Determinants of Corporate Environmental Performance

Date of Submission

2007

Document Type

Dissertation

Degree Name

Doctor of Science in Management Systems (Sc.D.)

Department

Management

Advisor

William Pan

Committee Member

Roman Zajac

Committee Member

Ben Judd

LC Subject Headings

Industrial management--Environmental aspects, Production management--Environmental aspects

Call No. at the Univ. of New Haven Library

AS 36 N290 Mgmt. Syst. 2007 no. 7

Abstract

This study addresses the main question: “What are the determinants of corporate environmental performance?” Based on this research question, I then formulate the study objectives such as: (1) To explore the relationship between the level of corporate environmental performance and the R&D concentration, (2) To explore the relationships between the level of corporate environmental performance and the employee productivity, (3) To explore the relationship between the level of corporate environmental performance and the growth rate, (4) To explore the relationship between the level of corporate environmental performance and the capital intensity, (5) To explore the relationship between the level of corporate environmental performance and the industry’s stringency of environmental regulation, and (6) To explore the relationship between the level of corporate environmental performance and firm size.

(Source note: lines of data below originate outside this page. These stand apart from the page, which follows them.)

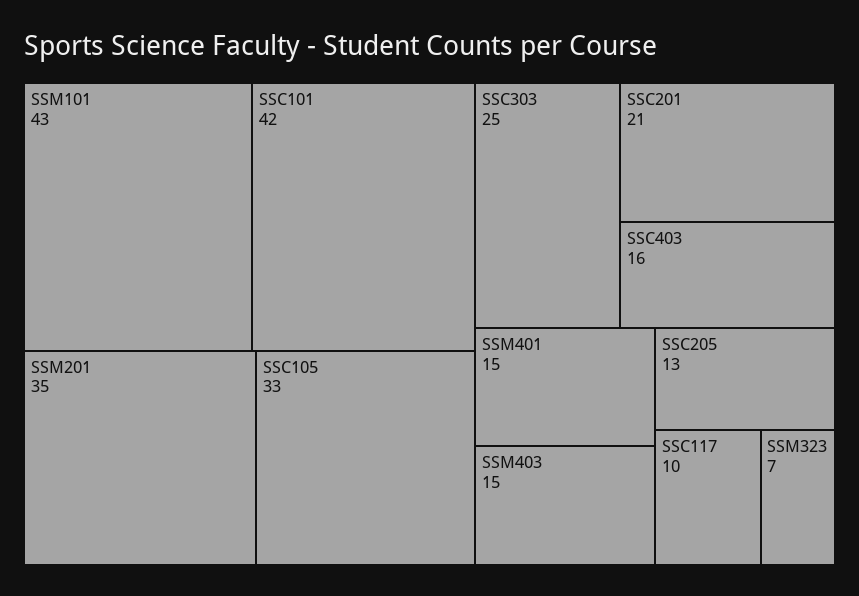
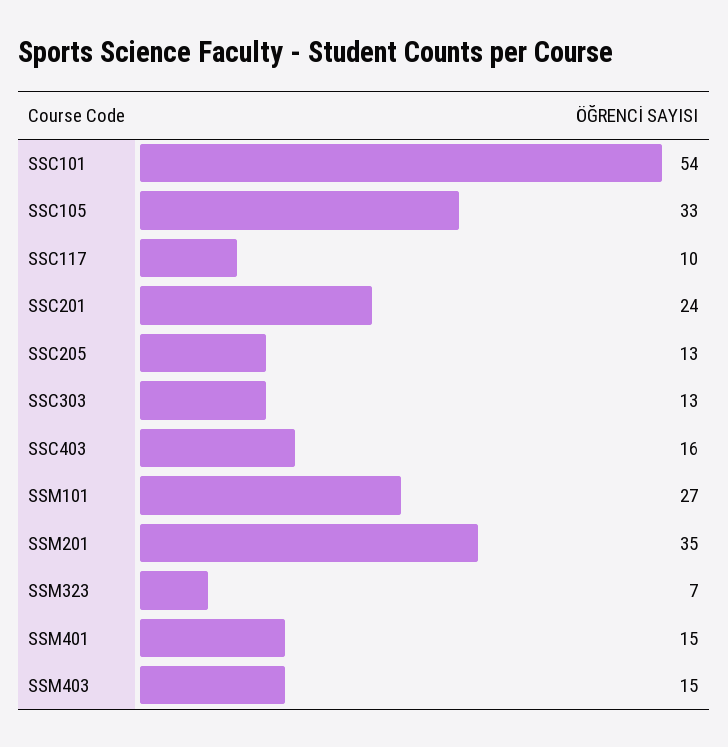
  {
-   "SSM101": 43,
+   "SSM101": 27,
-   "SSC101": 42,
+   "SSC101": 54,
    "SSM201": 35,
    "SSC105": 33,
-   "SSC303": 25,
+   "SSC303": 13,
-   "SSC201": 21,
+   "SSC201": 24,
    "SSC403": 16,
    "SSM401": 15,
    "SSM403": 15,
    "SSC205": 13,
    "SSC117": 10,
    "SSM323": 7
  }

Previous studies predicted that innovative environmental strategies could lead to the development of corporate specific capabilities. These organizational capabilities, in turn, within organizations are seen to influence competitive strategies and organizational outcomes. This study indicates that there is a link between green business strategy as measured by corporate environmental performance and organizational capabilities as measured by R&D intensity, employee productivity, firm growth, capital intensity, the stringency of industry regulation, and firm size.

Firm size, because of insignificant result, was dropped for regression analysis. The results of the multiple regression analysis suggest the R- Square is 90.20%. It means that 90.20% of the observed variability in environmental performance are explained by the five independent variables. The analysis of variance suggests that the observed significance level is less than 0.05, the alternative hypothesis is accepted that at least one of the population regression coefficients is not 0, and therefore, it can be concluded that there is linear relationship between corporate environmental performance and the five independent variables.

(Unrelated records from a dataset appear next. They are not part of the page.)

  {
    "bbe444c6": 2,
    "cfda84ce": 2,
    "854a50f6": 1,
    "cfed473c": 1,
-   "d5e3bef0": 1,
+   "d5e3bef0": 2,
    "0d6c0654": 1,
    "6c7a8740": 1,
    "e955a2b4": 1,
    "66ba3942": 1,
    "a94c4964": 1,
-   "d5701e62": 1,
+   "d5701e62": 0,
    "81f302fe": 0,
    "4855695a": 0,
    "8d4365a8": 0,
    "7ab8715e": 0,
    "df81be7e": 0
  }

The main implication of this study is that the ability to make a prediction of corporate environmental performance is based on the following formula:

Predicted Y = -0.505 + 9.64 x RDSales + 0.0067 x EMProd + 2.28 x CAPisity + 0.42 ENVReg + 0.052 FGrowth.

Where Y is the predicted level of corporate environmental performance. In this multiple regression equation, the regression coefficient for the variable indicates how much the value of the dependent variable changes when the values of that independent variable increases by 1 and the values of the other independent variables do not change.

The findings of path analysis suggest that there is a direct effect on such variables as the level of corporate environmental performance, the firm growth, the R&D intensity, the employee productivity, and the capital intensity. The regulation stringency plays as a background variable. Focusing on the paths to the level of corporate environmental performance, it can be seen that employee productivity and R&D intensity each had strong effect on the level of corporate environmental performance.

This study, therefore, recommends the need to enhance employee productivity (variable EmProd) and R&D intensity (variable RDSales) to increase the level of corporate environmental performance.